Directions – Count lines, not occurrences: report how many lines in the records hold the string "export", and nothing else.

(Source records Opens)

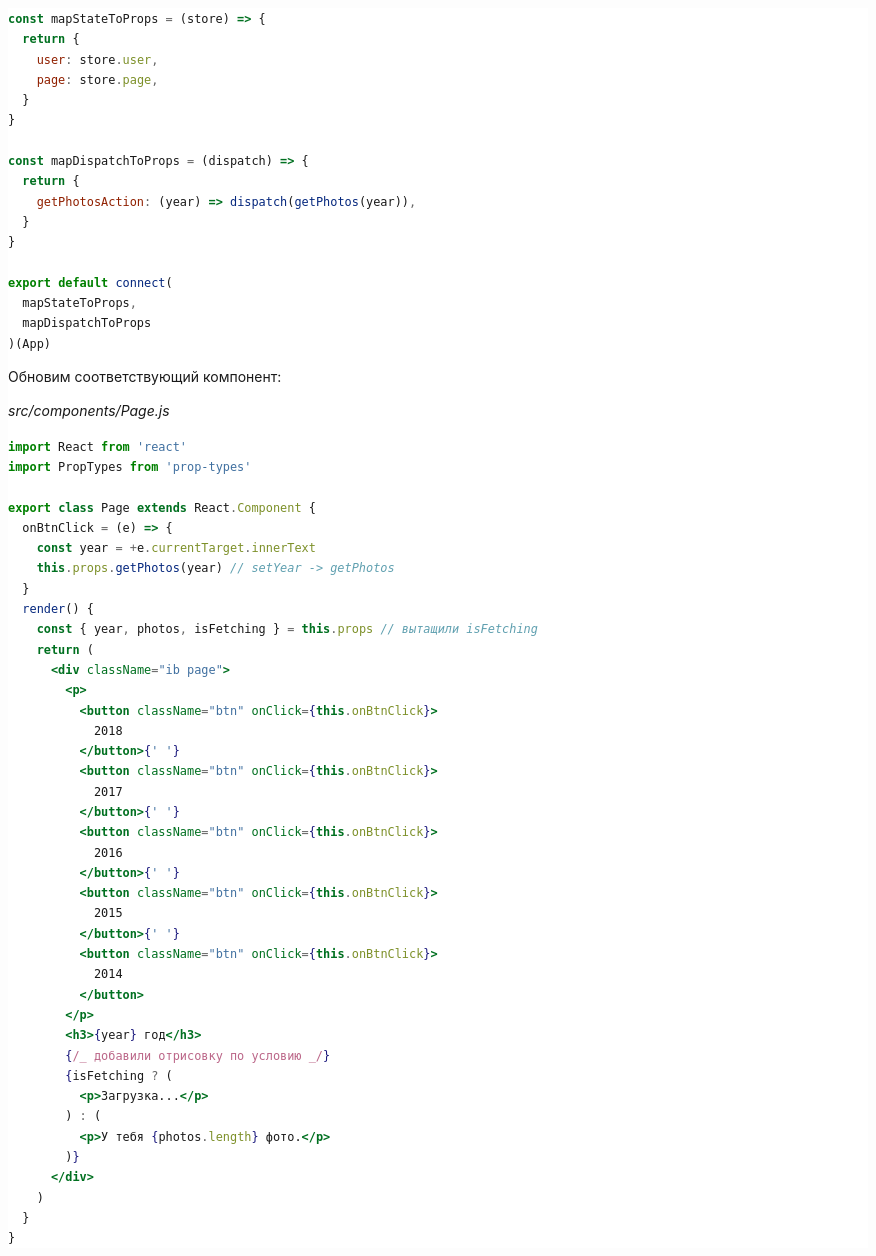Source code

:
 ```jsx
const mapStateToProps = (store) => {
  return {
    user: store.user,
    page: store.page,
  }
}

const mapDispatchToProps = (dispatch) => {
  return {
    getPhotosAction: (year) => dispatch(getPhotos(year)),
  }
}

export default connect(
  mapStateToProps,
  mapDispatchToProps
)(App)
```

Обновим соответствующий компонент:

_src/components/Page.js_

```jsx
import React from 'react'
import PropTypes from 'prop-types'

export class Page extends React.Component {
  onBtnClick = (e) => {
    const year = +e.currentTarget.innerText
    this.props.getPhotos(year) // setYear -> getPhotos
  }
  render() {
    const { year, photos, isFetching } = this.props // вытащили isFetching
    return (
      <div className="ib page">
        <p>
          <button className="btn" onClick={this.onBtnClick}>
            2018
          </button>{' '}
          <button className="btn" onClick={this.onBtnClick}>
            2017
          </button>{' '}
          <button className="btn" onClick={this.onBtnClick}>
            2016
          </button>{' '}
          <button className="btn" onClick={this.onBtnClick}>
            2015
          </button>{' '}
          <button className="btn" onClick={this.onBtnClick}>
            2014
          </button>
        </p>
        <h3>{year} год</h3>
        {/_ добавили отрисовку по условию _/}
        {isFetching ? (
          <p>Загрузка...</p>
        ) : (
          <p>У тебя {photos.length} фото.</p>
        )}
      </div>
    )
  }
}
```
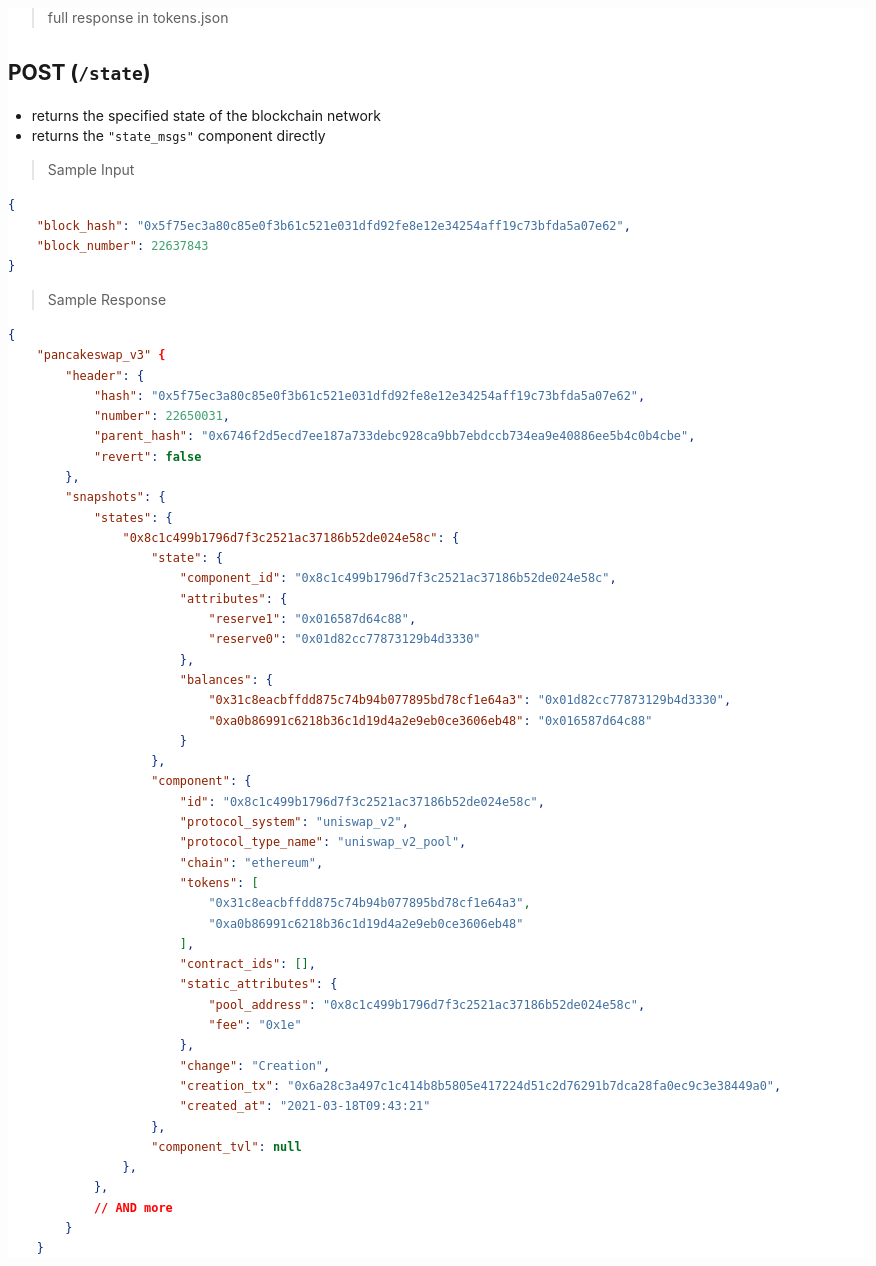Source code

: > full response in tokens.json

## POST (`/state`)
- returns the specified state of the blockchain network
- returns the `"state_msgs"` component directly

> Sample Input 
```json
{
    "block_hash": "0x5f75ec3a80c85e0f3b61c521e031dfd92fe8e12e34254aff19c73bfda5a07e62",
    "block_number": 22637843
}
```

> Sample Response

```json
{
    "pancakeswap_v3" {
        "header": {
            "hash": "0x5f75ec3a80c85e0f3b61c521e031dfd92fe8e12e34254aff19c73bfda5a07e62",
            "number": 22650031,
            "parent_hash": "0x6746f2d5ecd7ee187a733debc928ca9bb7ebdccb734ea9e40886ee5b4c0b4cbe",
            "revert": false
        },
        "snapshots": {
            "states": {
                "0x8c1c499b1796d7f3c2521ac37186b52de024e58c": {
                    "state": {
                        "component_id": "0x8c1c499b1796d7f3c2521ac37186b52de024e58c",
                        "attributes": {
                            "reserve1": "0x016587d64c88",
                            "reserve0": "0x01d82cc77873129b4d3330"
                        },
                        "balances": {
                            "0x31c8eacbffdd875c74b94b077895bd78cf1e64a3": "0x01d82cc77873129b4d3330",
                            "0xa0b86991c6218b36c1d19d4a2e9eb0ce3606eb48": "0x016587d64c88"
                        }
                    },
                    "component": {
                        "id": "0x8c1c499b1796d7f3c2521ac37186b52de024e58c",
                        "protocol_system": "uniswap_v2",
                        "protocol_type_name": "uniswap_v2_pool",
                        "chain": "ethereum",
                        "tokens": [
                            "0x31c8eacbffdd875c74b94b077895bd78cf1e64a3",
                            "0xa0b86991c6218b36c1d19d4a2e9eb0ce3606eb48"
                        ],
                        "contract_ids": [],
                        "static_attributes": {
                            "pool_address": "0x8c1c499b1796d7f3c2521ac37186b52de024e58c",
                            "fee": "0x1e"
                        },
                        "change": "Creation",
                        "creation_tx": "0x6a28c3a497c1c414b8b5805e417224d51c2d76291b7dca28fa0ec9c3e38449a0",
                        "created_at": "2021-03-18T09:43:21"
                    },
                    "component_tvl": null
                },
            },
            // AND more
        }
    }
```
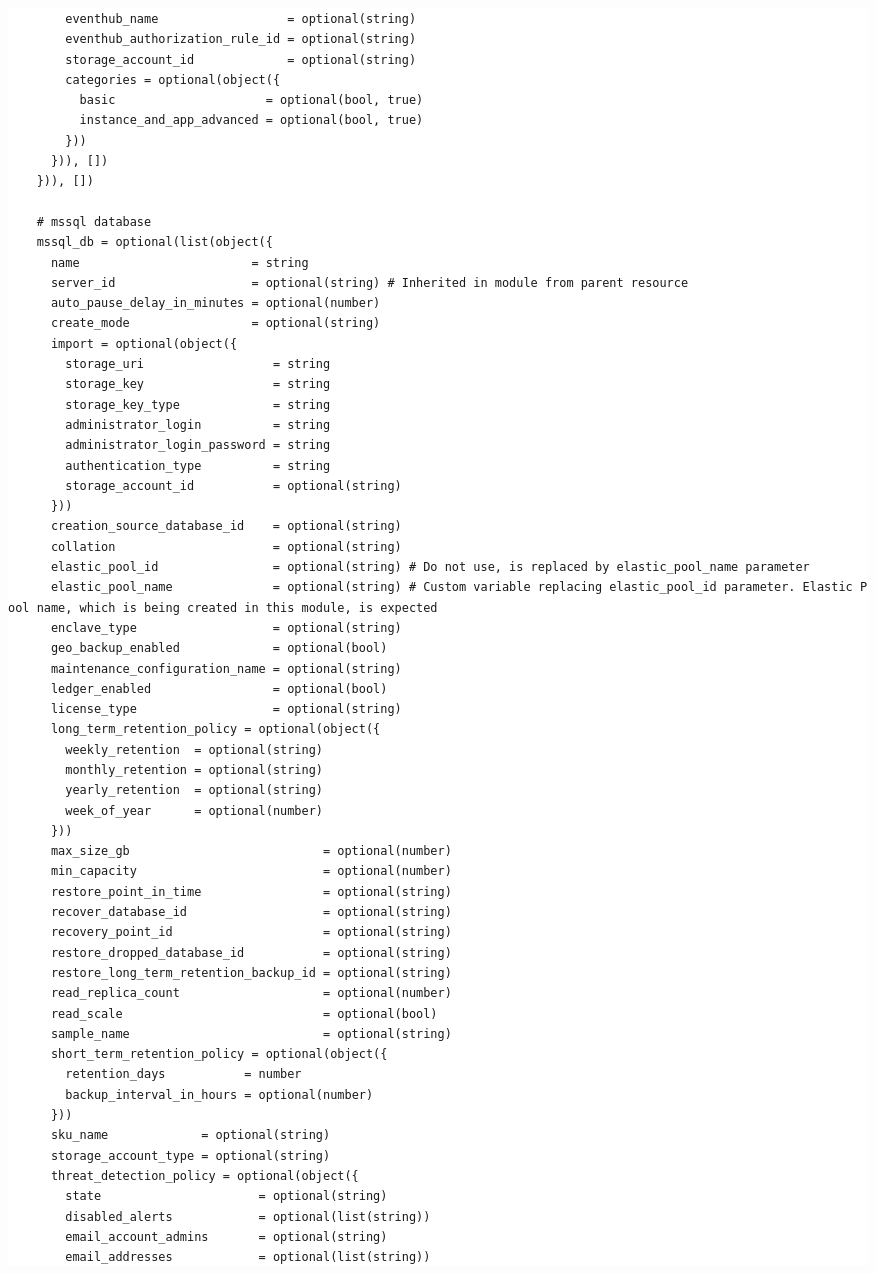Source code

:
 ```
        eventhub_name                  = optional(string)
        eventhub_authorization_rule_id = optional(string)
        storage_account_id             = optional(string)
        categories = optional(object({
          basic                     = optional(bool, true)
          instance_and_app_advanced = optional(bool, true)
        }))
      })), [])
    })), [])

    # mssql database
    mssql_db = optional(list(object({
      name                        = string
      server_id                   = optional(string) # Inherited in module from parent resource
      auto_pause_delay_in_minutes = optional(number)
      create_mode                 = optional(string)
      import = optional(object({
        storage_uri                  = string
        storage_key                  = string
        storage_key_type             = string
        administrator_login          = string
        administrator_login_password = string
        authentication_type          = string
        storage_account_id           = optional(string)
      }))
      creation_source_database_id    = optional(string)
      collation                      = optional(string)
      elastic_pool_id                = optional(string) # Do not use, is replaced by elastic_pool_name parameter
      elastic_pool_name              = optional(string) # Custom variable replacing elastic_pool_id parameter. Elastic Pool name, which is being created in this module, is expected
      enclave_type                   = optional(string)
      geo_backup_enabled             = optional(bool)
      maintenance_configuration_name = optional(string)
      ledger_enabled                 = optional(bool)
      license_type                   = optional(string)
      long_term_retention_policy = optional(object({
        weekly_retention  = optional(string)
        monthly_retention = optional(string)
        yearly_retention  = optional(string)
        week_of_year      = optional(number)
      }))
      max_size_gb                           = optional(number)
      min_capacity                          = optional(number)
      restore_point_in_time                 = optional(string)
      recover_database_id                   = optional(string)
      recovery_point_id                     = optional(string)
      restore_dropped_database_id           = optional(string)
      restore_long_term_retention_backup_id = optional(string)
      read_replica_count                    = optional(number)
      read_scale                            = optional(bool)
      sample_name                           = optional(string)
      short_term_retention_policy = optional(object({
        retention_days           = number
        backup_interval_in_hours = optional(number)
      }))
      sku_name             = optional(string)
      storage_account_type = optional(string)
      threat_detection_policy = optional(object({
        state                      = optional(string)
        disabled_alerts            = optional(list(string))
        email_account_admins       = optional(string)
        email_addresses            = optional(list(string))
```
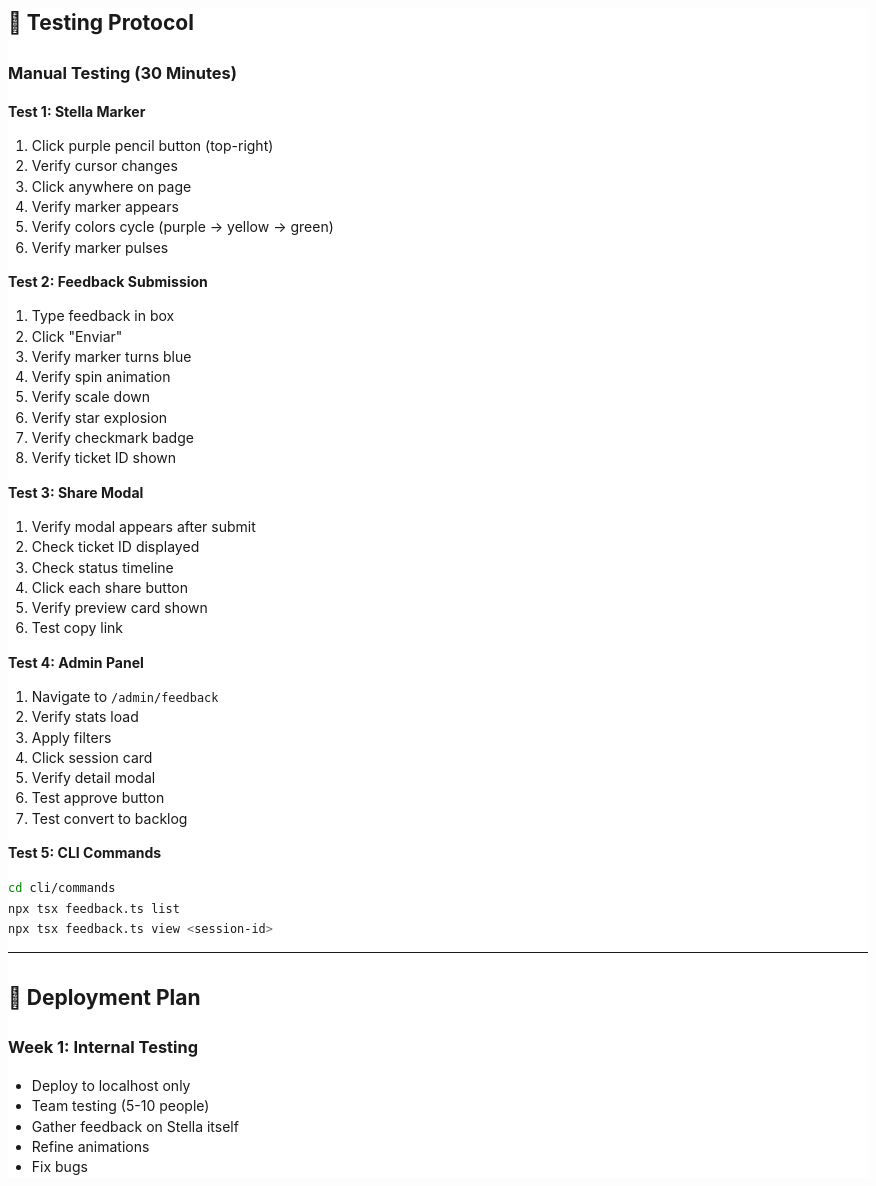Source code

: ## 🎯 Testing Protocol

### Manual Testing (30 Minutes)

**Test 1: Stella Marker**
1. Click purple pencil button (top-right)
2. Verify cursor changes
3. Click anywhere on page
4. Verify marker appears
5. Verify colors cycle (purple → yellow → green)
6. Verify marker pulses

**Test 2: Feedback Submission**
1. Type feedback in box
2. Click "Enviar"
3. Verify marker turns blue
4. Verify spin animation
5. Verify scale down
6. Verify star explosion
7. Verify checkmark badge
8. Verify ticket ID shown

**Test 3: Share Modal**
1. Verify modal appears after submit
2. Check ticket ID displayed
3. Check status timeline
4. Click each share button
5. Verify preview card shown
6. Test copy link

**Test 4: Admin Panel**
1. Navigate to `/admin/feedback`
2. Verify stats load
3. Apply filters
4. Click session card
5. Verify detail modal
6. Test approve button
7. Test convert to backlog

**Test 5: CLI Commands**
```bash
cd cli/commands
npx tsx feedback.ts list
npx tsx feedback.ts view <session-id>
```

---

## 🚀 Deployment Plan

### Week 1: Internal Testing
- Deploy to localhost only
- Team testing (5-10 people)
- Gather feedback on Stella itself
- Refine animations
- Fix bugs
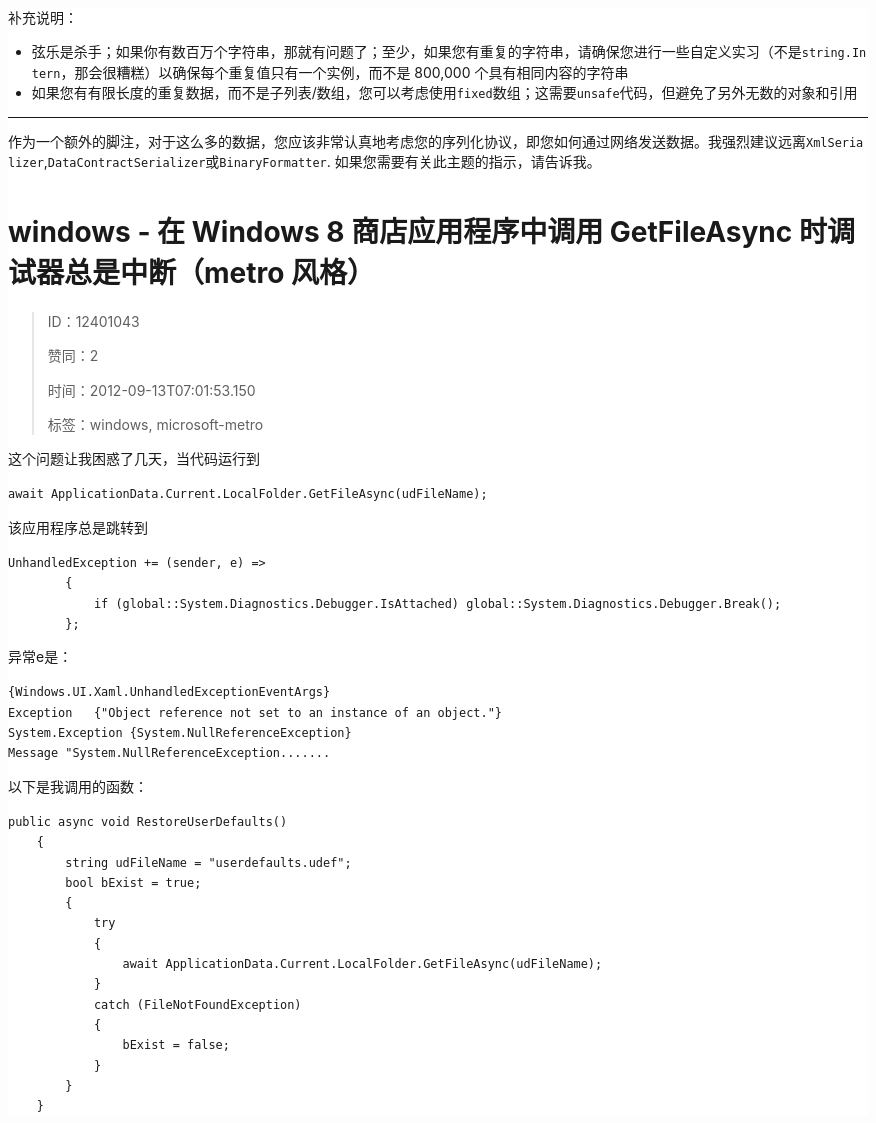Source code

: 补充说明：

*   弦乐是杀手；如果你有数百万个字符串，那就有问题了；至少，如果您有重复的字符串，请确保您进行一些自定义实习（不是`string.Intern`，那会很糟糕）以确保每个重复值只有一个实例，而不是 800,000 个具有相同内容的字符串
*   如果您有有限长度的重复数据，而不是子列表/数组，您可以考虑使用`fixed`数组；这需要`unsafe`代码，但避免了另外无数的对象和引用

* * *

作为一个额外的脚注，对于这么多的数据，您应该非常认真地考虑您的序列化协议，即您如何通过网络发送数据。我强烈建议远离`XmlSerializer`,`DataContractSerializer`或`BinaryFormatter`. 如果您需要有关此主题的指示，请告诉我。

# windows - 在 Windows 8 商店应用程序中调用 GetFileAsync 时调试器总是中断（metro 风格）

> ID：12401043
> 
> 赞同：2
> 
> 时间：2012-09-13T07:01:53.150
> 
> 标签：windows, microsoft-metro

这个问题让我困惑了几天，当代码运行到

```
await ApplicationData.Current.LocalFolder.GetFileAsync(udFileName); 
```

该应用程序总是跳转到

```
UnhandledException += (sender, e) =>
        {
            if (global::System.Diagnostics.Debugger.IsAttached) global::System.Diagnostics.Debugger.Break();
        }; 
```

异常e是：</p>

```
{Windows.UI.Xaml.UnhandledExceptionEventArgs}
Exception   {"Object reference not set to an instance of an object."}   
System.Exception {System.NullReferenceException}
Message "System.NullReferenceException....... 
```

以下是我调用的函数：

```
public async void RestoreUserDefaults()
    {
        string udFileName = "userdefaults.udef";
        bool bExist = true;
        {
            try
            {
                await ApplicationData.Current.LocalFolder.GetFileAsync(udFileName);
            }
            catch (FileNotFoundException)
            {
                bExist = false;
            }
        }
    } 
```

(Source records Closes)

Response to the task – 2